We can start with any of these, the key can be rotated later. I think any solution would be better if we compare it with the current one.

by default for builds made by community to not have problems with compatability

Actually, it is not needed. It will all work. It is backward compatible. We can start with key being even stored in source code (just because it is easy). Later we can provide better key management solution and create simple rotation job. The key name is embedded into metadata, so that we can have multiple keys.

[BupycHuk]

pmm-admin allows to add agents to another host; if pmm-agent on another host doesn't support encryption, we will have a problem.
it's not a typical case, but it's still possible.

[ritbl]

@BupycHuk

pmm-admin allows to add agents to another host; if pmm-agent on another host doesn't support encryption, we will have a problem.
it's not a typical case, but it's still possible.

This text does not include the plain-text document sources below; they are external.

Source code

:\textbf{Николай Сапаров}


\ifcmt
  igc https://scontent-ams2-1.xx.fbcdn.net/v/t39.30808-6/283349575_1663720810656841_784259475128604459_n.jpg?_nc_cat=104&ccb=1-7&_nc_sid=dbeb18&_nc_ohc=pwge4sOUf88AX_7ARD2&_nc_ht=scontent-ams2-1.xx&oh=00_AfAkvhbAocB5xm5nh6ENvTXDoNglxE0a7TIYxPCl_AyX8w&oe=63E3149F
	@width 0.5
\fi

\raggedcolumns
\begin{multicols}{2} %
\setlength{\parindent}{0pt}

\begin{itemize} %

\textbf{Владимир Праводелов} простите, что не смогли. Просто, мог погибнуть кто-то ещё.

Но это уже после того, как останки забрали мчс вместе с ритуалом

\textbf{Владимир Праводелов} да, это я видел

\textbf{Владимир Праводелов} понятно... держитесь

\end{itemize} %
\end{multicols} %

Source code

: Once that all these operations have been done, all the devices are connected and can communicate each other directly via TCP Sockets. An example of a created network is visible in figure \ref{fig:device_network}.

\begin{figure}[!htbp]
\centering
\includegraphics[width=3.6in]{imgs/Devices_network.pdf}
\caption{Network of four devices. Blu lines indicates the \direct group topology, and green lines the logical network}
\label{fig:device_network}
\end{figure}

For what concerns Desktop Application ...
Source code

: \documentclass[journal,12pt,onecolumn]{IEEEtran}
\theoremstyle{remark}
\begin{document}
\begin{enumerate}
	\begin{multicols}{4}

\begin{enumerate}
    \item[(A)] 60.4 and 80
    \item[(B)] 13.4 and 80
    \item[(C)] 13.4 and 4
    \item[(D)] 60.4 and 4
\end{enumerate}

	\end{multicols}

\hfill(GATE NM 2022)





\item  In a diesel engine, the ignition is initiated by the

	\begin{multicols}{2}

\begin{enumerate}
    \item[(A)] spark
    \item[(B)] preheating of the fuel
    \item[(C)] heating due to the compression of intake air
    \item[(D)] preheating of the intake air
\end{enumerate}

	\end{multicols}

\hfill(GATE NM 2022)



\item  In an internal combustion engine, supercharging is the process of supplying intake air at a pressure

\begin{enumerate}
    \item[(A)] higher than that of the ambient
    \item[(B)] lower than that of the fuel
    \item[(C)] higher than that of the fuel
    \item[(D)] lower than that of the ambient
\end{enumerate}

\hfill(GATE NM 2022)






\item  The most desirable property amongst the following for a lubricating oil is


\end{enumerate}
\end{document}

Admin perform encryption, for that public key is used. It doesn't need to be kept in secret.
We can embed public key and even put in the source code. Only private key should be taken care of (agent).

[artemgavrilov]

@BupycHuk @ritbl
To be honest I have feeling that this kind of protection should be done on different level. I think it's responsibility of a system administrator to setup TLS certificates for PMM server and we should just respect these settings. This is more obvious and typical solution than custom encryption of just passwords (other information may be sensitive as well). To prevent passwords leaking to logs we can just make codebase audit.

Options 1 and 2 have no sense, it's increasing complexity with almost zero profit. Option 3 may work, but again system administrator should take care for keys management. For now I thinks we can notify user in logs/UI that connection is insecure and ask him to setup TLS.

[ademidoff]

@ritbl Do you mind if I convert it to draft to suppress notifications?